Bowen Queen back serving Gabriola, starting in October

Derek Kilbourn

Sounder News

Tuesday, May 2 2017

This coming fall, the Bowen Queen will be returning to the Gabriola route, as the Quinsam heads in for some dry dock maintenance work.

Oct. 25 to Dec. 15 is the scheduled time for the Bowen Queen to be serving Gabriola.

This was the news from BC Ferries at the Gabriola Ferry Advisory Committee (FAC) meeting this past week.

As islanders will no doubt remember, the Bowen Queen has a capacity similar to the Quinsam’s, but only the centre lane is commercial height.

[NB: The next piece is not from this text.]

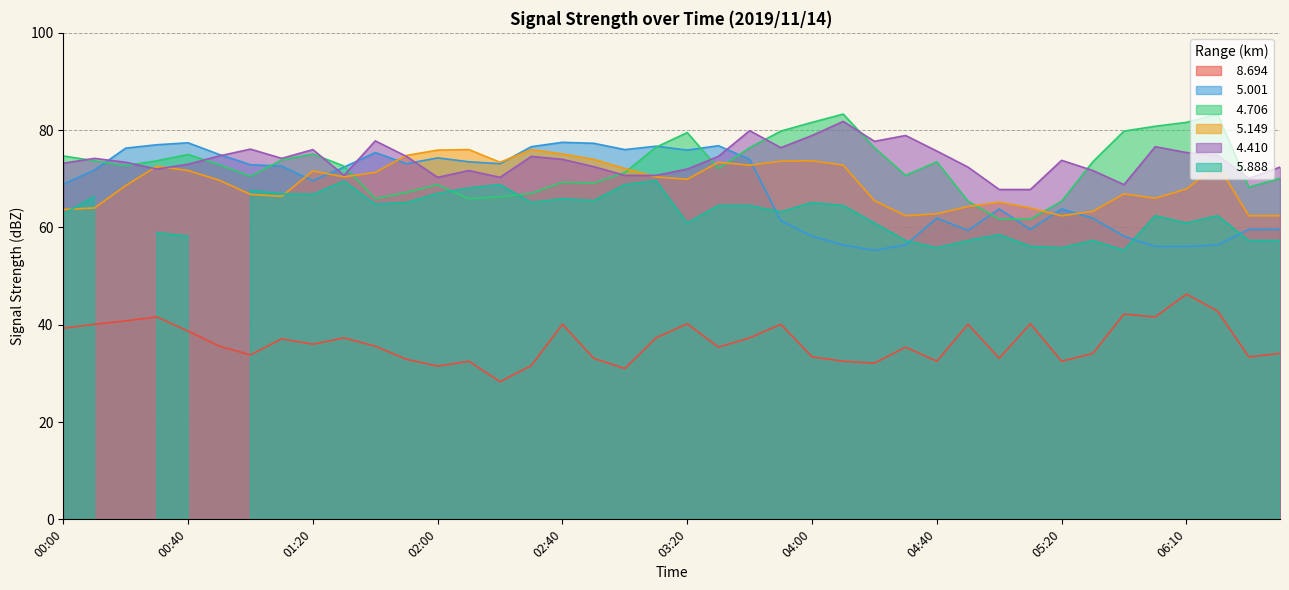

In   8.694, how many points are lower than both neighbors (excluding endpoints)?

12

The refit on the Quinsam will focus on the engine and drive systems. A baby-change table is going to be installed in the accessible washroom.

Prior to then, the #4 Lounge will be designated a ‘fido-friendly’ lounge, where passengers will be able to sit with their dogs. 

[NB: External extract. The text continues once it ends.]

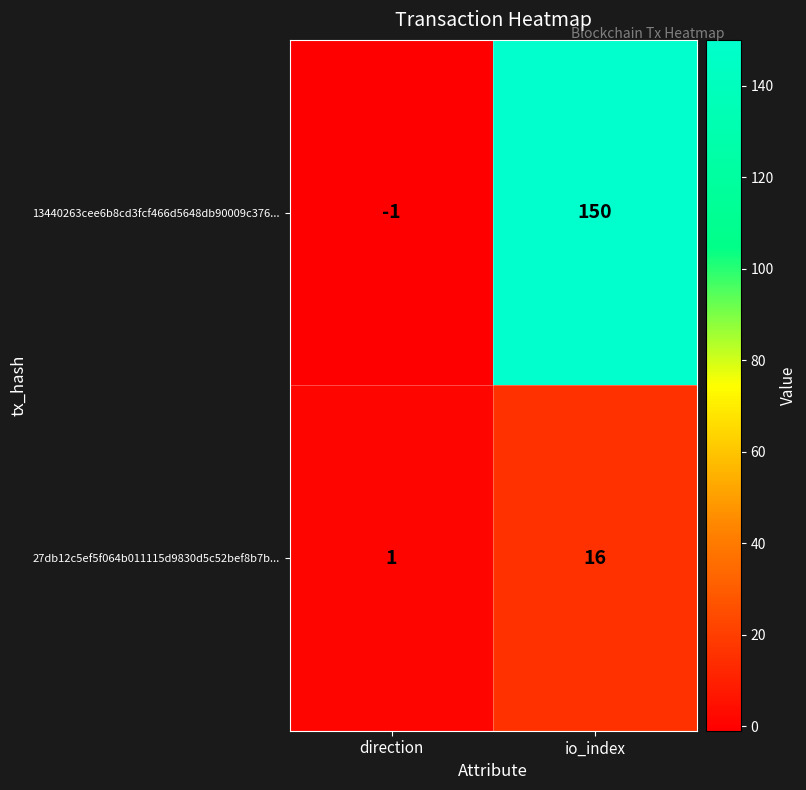

At how many categories does at least one series exceed 72?

1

Signage will be going up to identify which lounge is fido-friendly.

In other route news, BC Ferries staff said while there is still a plan in place to temporarily shut down the Descanso Bay terminal while the floating structure is replaced, that project has been pushed to 2021 to coincide with the Nanaimo Harbour terminal getting the same treatment.

According to BC Ferries staff, Gabriola could be without regular ferry service for up to two weeks while the terminal work is done.

On other islands during projects such as this, there has been barge service provided for commercial vehicle traffic and water taxi service for passengers.

Mark Collins, incoming BC Ferries President, said that when BC Ferries shut down the Hornby Island route, the overall reaction was positive from the community, mostly due to the public consultations leading up to the shutdown.

“The community treated it like a holiday, saying they were an island again.”

Discussion moved to the Quinsam’s eventual replacementå-nett.

Collins said the Quinsam will eventually be replaced with what BC Ferries is calling the Shuttle 100 class.

Of similar open deck style to the Quinsam and Skeena Queen, the Shuttles are expected to begin service in 2021, perhaps 2022, replacing the Quinsam sometime around 2029 with a vehicle capacity of 100, compared to the Quinsam’s 70.